To do: Continue the passage on catheter techniques for reaching LSA feeders, starting right after its last sentence.

Text block:
○ ○ ○ ○
As reported previously by Mendes et al.¹¹, with a double lumen compliant balloon (Scepter XC 4 × 11 mm, Microvention, Inc., Tustin, CA, USA) inflated just after the origin of LSA feeders, the navigation of a flow-directed microcatheter, Marathon (Medtronic, Dublin, Ireland) or Magic 1.5F (Balt Extrusion Sas, Montmorency, France), into LSA feeders was attempted using a 0.010-inch microguidewire (Tenrou S-10, Kaneka Medix Corporation, Osaka, Japan).

Technique no. 2: exchange method using S-shaped microcatheter

The tip of the Excelsior SL-10 Pre-shaped S microcatheter (Stryker Neurovascular, Fremont, CA, USA) generally turns upward in the M1 segment of the MCA. Using this characteristic, the tip of the microcatheter was engaged at the origin of LSA feeders. To obtain additional support, a compliant balloon (Scepter XC 4 × 11 mm) was inflated at the origin of LSA feeders to fix the microcatheter. With this support, a long 0.010-inch microguidewire (Chikai 10-300 cm, Asahi Intecc Co., Ltd., Aichi, Japan) was navigated as far as possible. An exchange of the S-shaped microcatheter with a Marathon or Magic 1.5F microcatheter along the fixed microguidewire was attempted.

Technique no. 3: S-shaped distal access catheter technique

The tip of the distal access catheter (Fubuki 4.2Fr, Asahi Intecc Co., Ltd.) was manually bent to make two small sharp curves taking the form of an “S” (Figure 1) using a heat gun (GHG 660 LCD Professional, Bosch, Gerlingen, Germany). The temperature of the heat gun was set to 130°C. To avoid the catheter damage due to overheating, the temperature applied to the distal access catheter was sensed with the operator’s hand holding the catheter. On average, heating for 20 s was repeated twice. After heating, the catheter was left for several minutes at room temperature to stabilize the shape. This S-shaped distal access catheter turned upward at the distal part of the M1 segment. The catheter was then gently pulled back with a continuous slow injection until the LSA feeder was opacified. With this catheter engaged at the orifice of the LSA, a flow-guided microcatheter, either Marathon or Magic 1.5F, was navigated as distally as possible. The distal access catheter provided an enough support for the microcatheter to advance more deeply into LSA feeders.

Figure 1.

Shaping of distal access catheter for the catheterization of LSA feeders. (a) S-shaped distal access catheter for the distal LSA feeder in Case 2. (b) Reshaping of the catheter for the proximal LSA feeder in Case 2. Note that a stronger and slightly more anterior bend was shaped for the proximal feeder.
○ ○ ○ ○
Collected data entries:

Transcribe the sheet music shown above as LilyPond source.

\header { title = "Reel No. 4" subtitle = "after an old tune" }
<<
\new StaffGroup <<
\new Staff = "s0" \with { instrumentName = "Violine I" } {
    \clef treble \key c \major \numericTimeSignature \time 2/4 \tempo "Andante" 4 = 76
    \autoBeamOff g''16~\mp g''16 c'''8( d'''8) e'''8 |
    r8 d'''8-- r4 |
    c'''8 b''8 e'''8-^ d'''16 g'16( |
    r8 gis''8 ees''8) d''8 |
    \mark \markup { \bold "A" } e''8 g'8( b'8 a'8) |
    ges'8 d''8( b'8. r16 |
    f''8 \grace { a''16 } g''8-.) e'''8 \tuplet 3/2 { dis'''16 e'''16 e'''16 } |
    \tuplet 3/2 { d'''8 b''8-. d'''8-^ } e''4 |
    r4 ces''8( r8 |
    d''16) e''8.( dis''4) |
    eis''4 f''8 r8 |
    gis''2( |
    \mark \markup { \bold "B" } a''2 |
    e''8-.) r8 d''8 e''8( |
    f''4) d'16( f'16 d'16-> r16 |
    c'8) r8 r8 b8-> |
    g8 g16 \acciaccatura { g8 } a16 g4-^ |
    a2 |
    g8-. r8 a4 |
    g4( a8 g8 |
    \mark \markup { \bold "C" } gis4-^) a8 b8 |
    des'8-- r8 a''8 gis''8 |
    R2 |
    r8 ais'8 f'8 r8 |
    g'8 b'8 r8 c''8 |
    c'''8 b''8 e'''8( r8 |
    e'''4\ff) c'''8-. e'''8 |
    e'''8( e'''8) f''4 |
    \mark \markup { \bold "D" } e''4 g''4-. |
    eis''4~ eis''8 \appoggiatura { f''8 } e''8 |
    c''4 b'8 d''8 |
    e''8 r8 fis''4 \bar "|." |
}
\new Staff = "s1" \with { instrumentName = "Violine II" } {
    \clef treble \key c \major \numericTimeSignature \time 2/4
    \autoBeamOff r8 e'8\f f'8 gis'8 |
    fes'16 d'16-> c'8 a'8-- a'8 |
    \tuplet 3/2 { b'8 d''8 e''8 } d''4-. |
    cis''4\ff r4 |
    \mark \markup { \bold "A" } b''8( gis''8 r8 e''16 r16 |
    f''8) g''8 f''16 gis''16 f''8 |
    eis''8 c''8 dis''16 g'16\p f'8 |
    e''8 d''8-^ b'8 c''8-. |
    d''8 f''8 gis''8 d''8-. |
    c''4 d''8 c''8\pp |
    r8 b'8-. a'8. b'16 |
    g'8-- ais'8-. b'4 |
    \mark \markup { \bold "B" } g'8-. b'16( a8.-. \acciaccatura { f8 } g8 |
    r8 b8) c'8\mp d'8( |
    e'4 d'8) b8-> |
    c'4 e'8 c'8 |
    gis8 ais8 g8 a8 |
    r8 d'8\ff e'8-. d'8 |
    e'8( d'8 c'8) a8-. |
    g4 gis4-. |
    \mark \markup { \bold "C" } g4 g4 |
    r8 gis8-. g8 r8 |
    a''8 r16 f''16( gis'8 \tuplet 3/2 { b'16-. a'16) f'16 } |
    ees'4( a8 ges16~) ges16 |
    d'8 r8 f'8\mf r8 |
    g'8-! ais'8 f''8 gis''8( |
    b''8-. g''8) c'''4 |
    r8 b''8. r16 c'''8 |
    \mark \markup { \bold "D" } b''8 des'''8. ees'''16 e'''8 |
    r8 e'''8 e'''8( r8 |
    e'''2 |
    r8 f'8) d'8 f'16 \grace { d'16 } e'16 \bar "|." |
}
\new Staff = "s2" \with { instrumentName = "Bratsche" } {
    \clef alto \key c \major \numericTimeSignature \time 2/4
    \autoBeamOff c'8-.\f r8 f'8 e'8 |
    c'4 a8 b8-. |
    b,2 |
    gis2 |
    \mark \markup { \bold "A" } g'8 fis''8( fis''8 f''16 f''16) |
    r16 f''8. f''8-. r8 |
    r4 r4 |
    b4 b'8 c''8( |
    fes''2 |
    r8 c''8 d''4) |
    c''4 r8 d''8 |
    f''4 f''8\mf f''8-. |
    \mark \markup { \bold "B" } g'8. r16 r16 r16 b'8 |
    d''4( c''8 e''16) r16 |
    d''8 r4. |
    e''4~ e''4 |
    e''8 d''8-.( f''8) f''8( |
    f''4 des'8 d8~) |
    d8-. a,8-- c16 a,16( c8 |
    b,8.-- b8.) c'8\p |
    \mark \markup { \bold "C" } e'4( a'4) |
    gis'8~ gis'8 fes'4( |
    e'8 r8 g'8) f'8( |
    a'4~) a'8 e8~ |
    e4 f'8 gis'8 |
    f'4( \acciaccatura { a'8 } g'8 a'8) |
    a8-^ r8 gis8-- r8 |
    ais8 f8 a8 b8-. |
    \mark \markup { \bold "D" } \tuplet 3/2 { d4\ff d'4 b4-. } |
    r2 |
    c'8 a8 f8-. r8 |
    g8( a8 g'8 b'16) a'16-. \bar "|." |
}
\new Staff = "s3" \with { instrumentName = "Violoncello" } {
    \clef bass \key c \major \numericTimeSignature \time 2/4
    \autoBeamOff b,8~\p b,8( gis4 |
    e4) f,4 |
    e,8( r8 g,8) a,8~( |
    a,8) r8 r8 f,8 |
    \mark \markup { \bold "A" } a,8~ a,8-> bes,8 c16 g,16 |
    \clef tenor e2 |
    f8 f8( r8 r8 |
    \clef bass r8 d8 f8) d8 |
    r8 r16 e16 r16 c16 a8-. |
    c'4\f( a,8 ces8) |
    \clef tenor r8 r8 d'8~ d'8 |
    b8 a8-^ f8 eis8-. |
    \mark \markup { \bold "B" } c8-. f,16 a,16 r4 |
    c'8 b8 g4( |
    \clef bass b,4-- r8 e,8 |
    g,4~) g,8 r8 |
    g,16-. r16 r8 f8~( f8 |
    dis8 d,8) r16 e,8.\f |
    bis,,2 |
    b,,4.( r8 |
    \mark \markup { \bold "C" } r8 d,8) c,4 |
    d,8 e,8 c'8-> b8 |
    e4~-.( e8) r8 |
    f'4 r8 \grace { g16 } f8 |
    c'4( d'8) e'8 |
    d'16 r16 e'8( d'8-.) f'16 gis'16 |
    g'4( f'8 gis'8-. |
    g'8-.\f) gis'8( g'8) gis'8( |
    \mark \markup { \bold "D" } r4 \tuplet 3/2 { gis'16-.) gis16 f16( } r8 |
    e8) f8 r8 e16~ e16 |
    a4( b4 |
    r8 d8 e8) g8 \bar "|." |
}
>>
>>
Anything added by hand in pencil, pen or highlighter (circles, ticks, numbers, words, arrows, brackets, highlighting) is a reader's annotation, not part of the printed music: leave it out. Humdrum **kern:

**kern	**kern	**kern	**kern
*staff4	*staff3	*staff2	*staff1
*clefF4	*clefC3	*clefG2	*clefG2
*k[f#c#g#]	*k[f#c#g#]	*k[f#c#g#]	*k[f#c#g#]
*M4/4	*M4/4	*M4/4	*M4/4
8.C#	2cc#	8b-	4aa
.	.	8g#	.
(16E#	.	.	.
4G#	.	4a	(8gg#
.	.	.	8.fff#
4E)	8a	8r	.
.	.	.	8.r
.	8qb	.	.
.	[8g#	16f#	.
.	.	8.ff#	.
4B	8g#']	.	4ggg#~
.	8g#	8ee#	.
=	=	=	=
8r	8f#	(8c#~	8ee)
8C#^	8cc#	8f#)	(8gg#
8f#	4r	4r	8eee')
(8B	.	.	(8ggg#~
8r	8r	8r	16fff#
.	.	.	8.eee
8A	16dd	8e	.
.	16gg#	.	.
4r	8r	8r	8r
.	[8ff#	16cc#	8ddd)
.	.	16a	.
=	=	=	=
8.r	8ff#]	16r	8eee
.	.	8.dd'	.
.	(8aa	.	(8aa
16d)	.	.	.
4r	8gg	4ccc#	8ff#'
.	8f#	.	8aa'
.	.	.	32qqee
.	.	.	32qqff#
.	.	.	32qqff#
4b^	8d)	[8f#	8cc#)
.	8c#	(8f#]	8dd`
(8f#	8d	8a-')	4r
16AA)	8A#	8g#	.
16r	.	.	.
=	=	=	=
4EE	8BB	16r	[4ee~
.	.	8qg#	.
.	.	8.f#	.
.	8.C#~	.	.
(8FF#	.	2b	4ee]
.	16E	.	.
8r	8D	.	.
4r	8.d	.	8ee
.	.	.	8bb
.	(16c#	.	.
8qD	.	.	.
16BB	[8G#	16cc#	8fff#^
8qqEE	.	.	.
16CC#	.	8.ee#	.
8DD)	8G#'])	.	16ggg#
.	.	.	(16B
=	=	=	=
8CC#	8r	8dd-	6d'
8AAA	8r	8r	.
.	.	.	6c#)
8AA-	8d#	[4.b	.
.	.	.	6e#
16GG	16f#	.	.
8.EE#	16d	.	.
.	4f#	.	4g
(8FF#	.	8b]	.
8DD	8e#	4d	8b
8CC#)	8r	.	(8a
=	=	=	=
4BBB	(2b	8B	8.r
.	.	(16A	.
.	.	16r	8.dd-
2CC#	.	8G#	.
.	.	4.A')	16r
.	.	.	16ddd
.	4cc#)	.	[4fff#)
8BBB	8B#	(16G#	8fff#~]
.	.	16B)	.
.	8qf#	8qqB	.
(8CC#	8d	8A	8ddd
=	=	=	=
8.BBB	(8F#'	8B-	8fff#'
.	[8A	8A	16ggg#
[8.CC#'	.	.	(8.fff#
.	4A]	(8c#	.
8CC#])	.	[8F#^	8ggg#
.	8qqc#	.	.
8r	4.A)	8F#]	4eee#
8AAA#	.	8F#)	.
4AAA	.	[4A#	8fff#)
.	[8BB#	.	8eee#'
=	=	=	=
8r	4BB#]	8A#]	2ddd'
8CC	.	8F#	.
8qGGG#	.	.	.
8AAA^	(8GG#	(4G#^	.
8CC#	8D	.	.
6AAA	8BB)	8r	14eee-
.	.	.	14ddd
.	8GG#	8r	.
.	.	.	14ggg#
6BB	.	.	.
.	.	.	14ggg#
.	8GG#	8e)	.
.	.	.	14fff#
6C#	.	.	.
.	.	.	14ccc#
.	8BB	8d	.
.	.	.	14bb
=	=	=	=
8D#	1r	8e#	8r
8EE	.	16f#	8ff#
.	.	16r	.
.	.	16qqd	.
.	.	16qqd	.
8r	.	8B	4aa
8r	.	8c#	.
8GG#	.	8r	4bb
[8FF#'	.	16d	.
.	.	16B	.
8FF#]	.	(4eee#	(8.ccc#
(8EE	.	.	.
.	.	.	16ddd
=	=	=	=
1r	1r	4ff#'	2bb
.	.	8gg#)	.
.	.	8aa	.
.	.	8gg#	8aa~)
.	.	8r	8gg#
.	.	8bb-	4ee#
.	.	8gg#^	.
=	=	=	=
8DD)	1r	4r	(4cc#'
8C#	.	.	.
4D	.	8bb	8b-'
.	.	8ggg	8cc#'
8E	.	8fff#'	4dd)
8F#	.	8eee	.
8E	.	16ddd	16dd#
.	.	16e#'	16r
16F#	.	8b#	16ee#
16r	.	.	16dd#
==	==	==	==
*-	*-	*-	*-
○ ○ ○ ○
Answer section:
Provocation tests were performed with the local injection of pentobarbituric acid 50 mg prior to injection the liquid embolic material from LSA. Clinical examination was performed when the patient was under conscious sedation, and motor-evoked potentials were monitored when the patient was under general anesthesia. Of the six LSA feeders tested, two positive feeders were not embolized.

N-butyl cyanoacrylate (NBCA) diluted at 17, 20, or 25% was injected into three feeders and Onyx 18 (Medtronic) into one for embolization.

In the first two cases, techniques no. 1 and/or no. 2 were initially attempted but were not successful. Although the tip of the microguidewire or microcatheter was successfully inserted into the origins of the LSA feeders, they did not advance beyond the angulations of the feeders. We then changed our strategy to use technique no. 3, and the microcatheter was successfully navigated into LSA feeders distally. In the latter two cases, technique no. 3 was used from the beginning, and the microcatheter was successfully navigated into LSA feeders.

Representative case

A 63-year-old male (Case 2) with large right parietal AVM presented with intraventricular hemorrhage (Figure 2(a)). Embolization was indicated before the surgical removal of AVM. Two LSA feeders were detected, one that originated from the superoposterior aspect of the MCA and the other from the superoanterior aspect (Figure 2(b)).

Figure 2.

Microcatheter navigation to the LSA feeder in Case 2. (a) Anteroposterior view of a right internal carotid angiogram showing the parietal AVM with LSA feeders. (b) 3D rotational angiogram showing two LSA feeders, one proximal superoanterior (white arrow), and one distal superoanterior feeder (white arrowhead). (c) Navigation of the microcatheter with the balloon-assisted technique (technique no. 1) was attempted, but unsuccessful. (d) Navigation of the microguidewire from the S-shaped microcatheter was also attempted (technique no. 2); however, microcatheter exchange was not successful. (e) Non-subtracted image of the injection from the S-shaped distal access catheter. Note that the tip of the intermediate catheter engaged the orifice of the LSA, providing maximum support for microcatheter navigation. (f) A microcatheter (Marathon) was successfully advanced deep into the LSA feeder from this intermediate catheter. However, the embolization from this microcatheter was avoided because the provocation test was positive. (g) After re-shaping the distal access catheter, it was positioned at the origin of the proximal LSA feeder. (h) A microcatheter was advanced deep into the feeder from this catheter and NBCA was injected.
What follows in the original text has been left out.